Sumbal is another young girl who belongs of Karor Paka (Bahwalpur district)who also left  home due to a variety of reasons. Fifteen-year-old Sumbal was lucky enough to be handed over to the shelter home of a noted welfare organization. She reached Karachi in August last year    by train as someone had befriended her on the phone and had told her that he was an officer of a high grade. This unknown person had convinced her to come to Karachi so that they could start a new life together.She reached Cantonment station according to his advise but she was left bewildered when did not find him at the station.

The Madadgar at the railway police also made an entry of this case and finally she was handed over to the shelter home.

Often, young persons leave their home alone to for the sake of adventure and to explore the bright lights of a big city. Some times, a number of the young members of the same family leave their home for this purpose. Fourteen-year-old Abdul Rahman, 12-year-old Sarfraz and 13-year-old    Jafar are brothers belonging to a Burmese family and who live in the street on Shah Jalal Chowk in Machhar Colony.These children left their home some six years ago because they suffered frequent bouts of violence on the part of their father.

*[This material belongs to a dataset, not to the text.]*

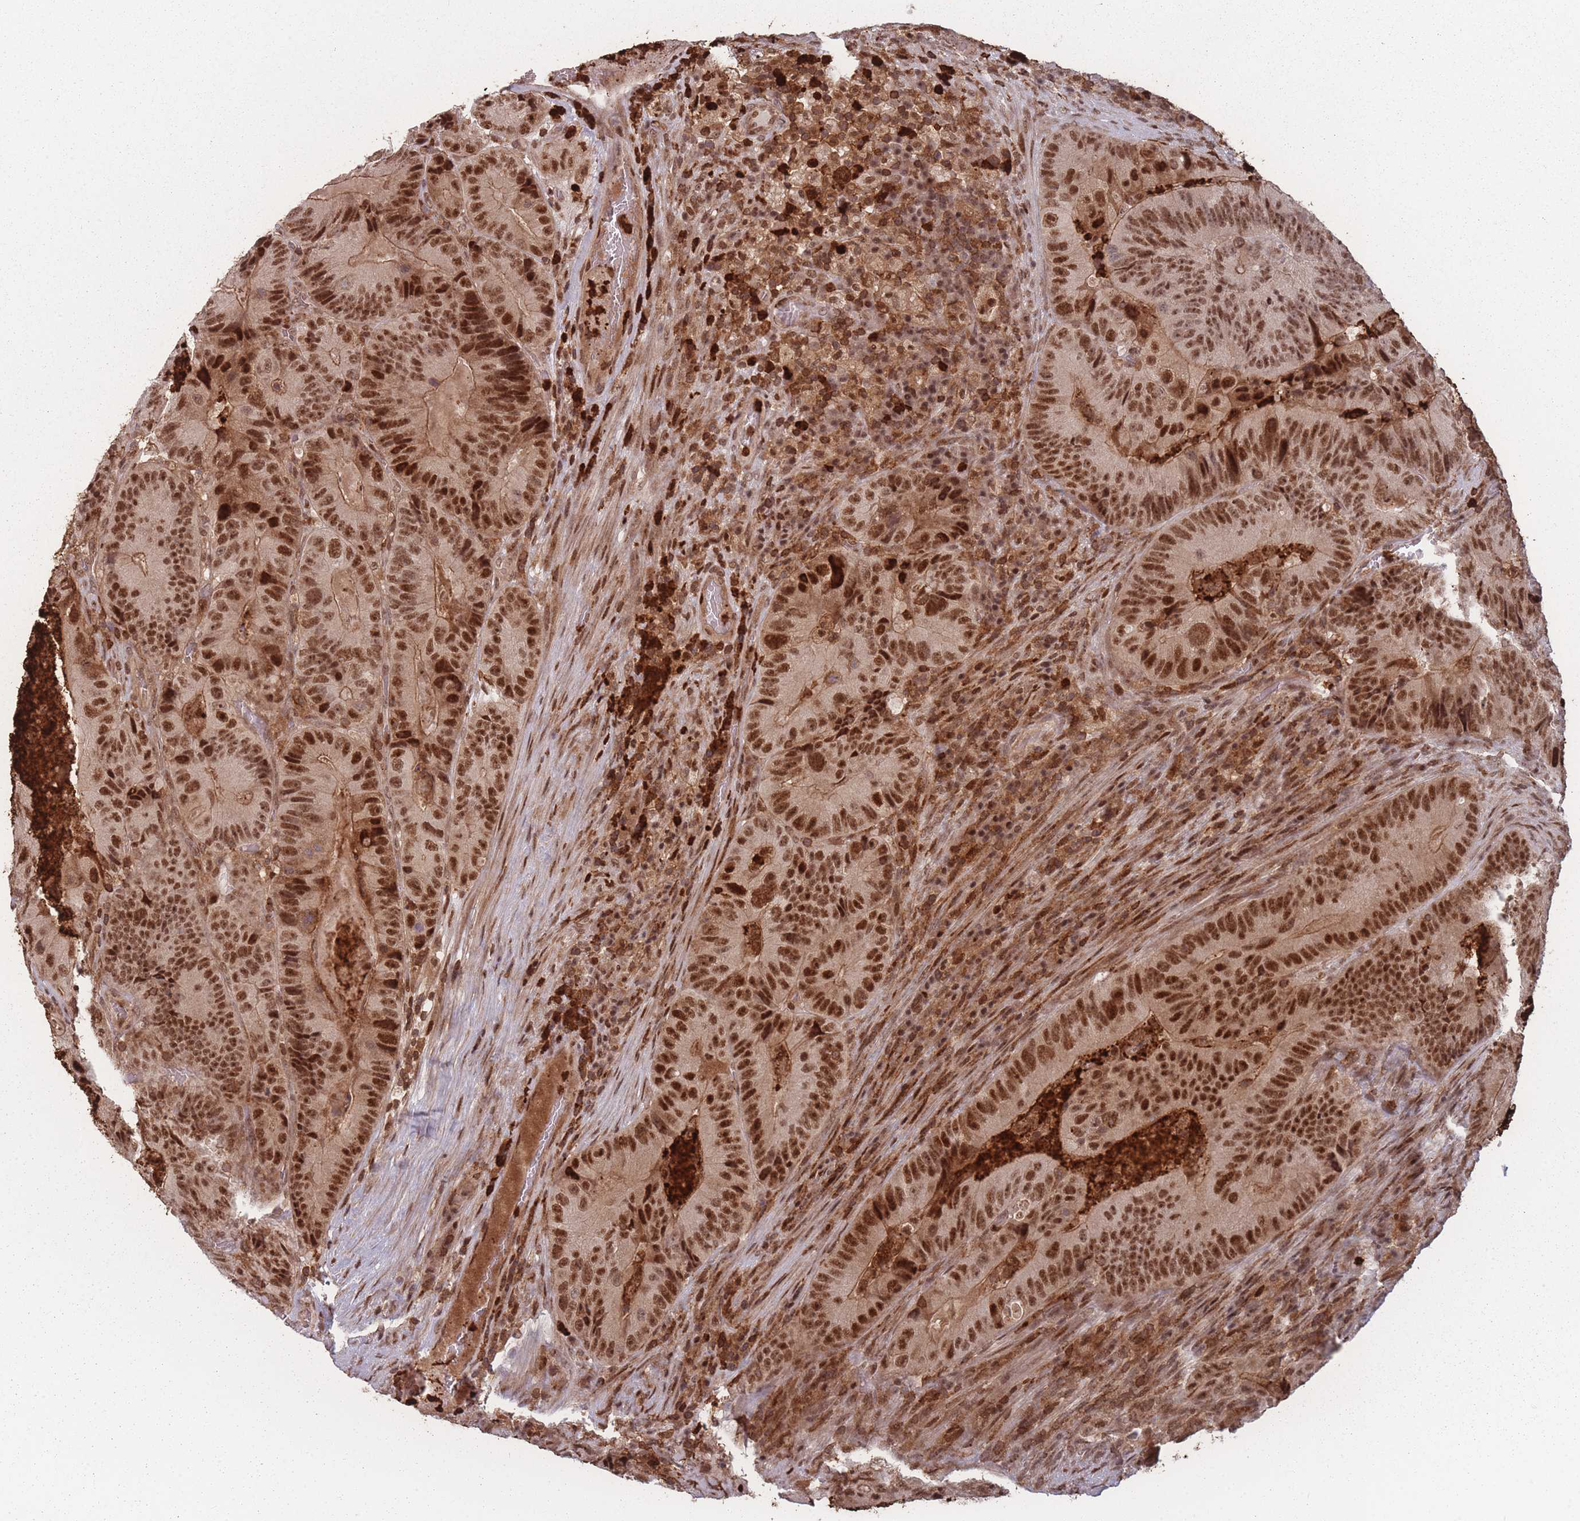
{"staining": {"intensity": "strong", "quantity": ">75%", "location": "cytoplasmic/membranous,nuclear"}, "tissue": "colorectal cancer", "cell_type": "Tumor cells", "image_type": "cancer", "snomed": [{"axis": "morphology", "description": "Adenocarcinoma, NOS"}, {"axis": "topography", "description": "Colon"}], "caption": "Brown immunohistochemical staining in colorectal adenocarcinoma shows strong cytoplasmic/membranous and nuclear staining in about >75% of tumor cells.", "gene": "WDR55", "patient": {"sex": "female", "age": 86}}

They never went to school due to the extremely poor background of their family and their mother is the sole    bread earner of a large household. She works in the prawn cleaning industry while her husband does nothing to earn a livelihood. There is just one thing which he does regularly and that is to bea this wife almost every day over petty issues.The three brothers got fed up with this domestic violence and one day they decided to run away from home with the streets of the metropolis their ultimate destinations.

Abdul Rahman and Sarfraz live together at Daupota Road whereas Jafar prefers to live on the streets of Clifton where he makes a living by being a commercial sex worker.Both Abdul Rahman and Sarfraz are good at painting and drawing but it is obviously not too helpful a skill for earning a livelihood.

Sarfraz has found shelter in drugs to get rid of the harshness of his life and one can observe him on most days in a state of intoxication intoxicated achieved by sniffing Samad Bond to drown his sorrows.

According to President of Initiator Human Development Foundation, Rana Asif Habib, all these young kids are victims not only of domestic violence and poverty but also of global progress. He said the glitz and glamour portrayed in TV dramas often provokes some impressionable young children to explore adventures outside of their poverty stricken homes.He said besides large number of young boys, young girls also escape from their homes due to various reasons but unfortunately their cases go unchecked.

He adds that generally the runaway cases of young girls are not even reported to the police to avoid family embarrassment.He claimed many such boys eventually adopt the philosophy of ‘survival of the fittest’ but girls cannot do this due to their socialisation and societal taboos.

He believes NGOs should focus more attention       on cases of runaway girls as well so that some measures could be taken to address this vital issue as well.